[AUFGABENSTELLUNG]: Kannst du sämtliche Zeilen der folgenden Liste unverändert und in derselben Reihenfolge abtippen?

[ZU VERARBEITENDE DATEN]:
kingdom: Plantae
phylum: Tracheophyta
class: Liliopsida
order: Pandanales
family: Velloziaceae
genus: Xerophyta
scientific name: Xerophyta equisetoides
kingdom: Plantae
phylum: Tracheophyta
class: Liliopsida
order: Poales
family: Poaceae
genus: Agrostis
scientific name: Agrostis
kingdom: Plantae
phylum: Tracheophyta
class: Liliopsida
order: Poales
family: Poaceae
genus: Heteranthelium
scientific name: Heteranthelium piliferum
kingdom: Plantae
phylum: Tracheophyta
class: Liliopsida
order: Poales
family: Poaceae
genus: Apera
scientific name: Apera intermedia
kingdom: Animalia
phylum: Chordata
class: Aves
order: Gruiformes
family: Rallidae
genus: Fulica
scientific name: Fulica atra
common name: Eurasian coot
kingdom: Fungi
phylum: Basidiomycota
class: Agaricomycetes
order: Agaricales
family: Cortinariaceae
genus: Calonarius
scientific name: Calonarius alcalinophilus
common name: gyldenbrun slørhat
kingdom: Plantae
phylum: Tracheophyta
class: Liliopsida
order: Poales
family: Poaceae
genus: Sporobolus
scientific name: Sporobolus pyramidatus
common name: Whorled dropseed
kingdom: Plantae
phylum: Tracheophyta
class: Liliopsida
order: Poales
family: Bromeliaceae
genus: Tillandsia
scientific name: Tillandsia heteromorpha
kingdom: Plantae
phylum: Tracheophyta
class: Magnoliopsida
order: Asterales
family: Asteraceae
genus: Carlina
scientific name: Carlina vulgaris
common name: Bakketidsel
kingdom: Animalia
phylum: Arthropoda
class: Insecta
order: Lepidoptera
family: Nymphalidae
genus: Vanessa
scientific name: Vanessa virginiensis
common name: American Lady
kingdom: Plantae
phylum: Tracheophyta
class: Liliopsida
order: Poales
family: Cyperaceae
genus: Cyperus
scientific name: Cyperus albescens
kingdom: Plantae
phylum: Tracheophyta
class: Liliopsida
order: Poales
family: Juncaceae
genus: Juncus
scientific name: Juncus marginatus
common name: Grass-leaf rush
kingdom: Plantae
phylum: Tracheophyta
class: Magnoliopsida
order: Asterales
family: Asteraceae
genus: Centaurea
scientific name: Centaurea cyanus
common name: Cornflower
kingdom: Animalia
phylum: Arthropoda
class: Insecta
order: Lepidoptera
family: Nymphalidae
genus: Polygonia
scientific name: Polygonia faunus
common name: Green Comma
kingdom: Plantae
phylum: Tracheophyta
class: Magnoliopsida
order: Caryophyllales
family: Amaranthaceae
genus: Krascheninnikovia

[ERWARTETE ANTWORT]:
kingdom: Plantae
phylum: Tracheophyta
class: Liliopsida
order: Pandanales
family: Velloziaceae
genus: Xerophyta
scientific name: Xerophyta equisetoides
kingdom: Plantae
phylum: Tracheophyta
class: Liliopsida
order: Poales
family: Poaceae
genus: Agrostis
scientific name: Agrostis
kingdom: Plantae
phylum: Tracheophyta
class: Liliopsida
order: Poales
family: Poaceae
genus: Heteranthelium
scientific name: Heteranthelium piliferum
kingdom: Plantae
phylum: Tracheophyta
class: Liliopsida
order: Poales
family: Poaceae
genus: Apera
scientific name: Apera intermedia
kingdom: Animalia
phylum: Chordata
class: Aves
order: Gruiformes
family: Rallidae
genus: Fulica
scientific name: Fulica atra
common name: Eurasian coot
kingdom: Fungi
phylum: Basidiomycota
class: Agaricomycetes
order: Agaricales
family: Cortinariaceae
genus: Calonarius
scientific name: Calonarius alcalinophilus
common name: gyldenbrun slørhat
kingdom: Plantae
phylum: Tracheophyta
class: Liliopsida
order: Poales
family: Poaceae
genus: Sporobolus
scientific name: Sporobolus pyramidatus
common name: Whorled dropseed
kingdom: Plantae
phylum: Tracheophyta
class: Liliopsida
order: Poales
family: Bromeliaceae
genus: Tillandsia
scientific name: Tillandsia heteromorpha
kingdom: Plantae
phylum: Tracheophyta
class: Magnoliopsida
order: Asterales
family: Asteraceae
genus: Carlina
scientific name: Carlina vulgaris
common name: Bakketidsel
kingdom: Animalia
phylum: Arthropoda
class: Insecta
order: Lepidoptera
family: Nymphalidae
genus: Vanessa
scientific name: Vanessa virginiensis
common name: American Lady
kingdom: Plantae
phylum: Tracheophyta
class: Liliopsida
order: Poales
family: Cyperaceae
genus: Cyperus
scientific name: Cyperus albescens
kingdom: Plantae
phylum: Tracheophyta
class: Liliopsida
order: Poales
family: Juncaceae
genus: Juncus
scientific name: Juncus marginatus
common name: Grass-leaf rush
kingdom: Plantae
phylum: Tracheophyta
class: Magnoliopsida
order: Asterales
family: Asteraceae
genus: Centaurea
scientific name: Centaurea cyanus
common name: Cornflower
kingdom: Animalia
phylum: Arthropoda
class: Insecta
order: Lepidoptera
family: Nymphalidae
genus: Polygonia
scientific name: Polygonia faunus
common name: Green Comma
kingdom: Plantae
phylum: Tracheophyta
class: Magnoliopsida
order: Caryophyllales
family: Amaranthaceae
genus: Krascheninnikovia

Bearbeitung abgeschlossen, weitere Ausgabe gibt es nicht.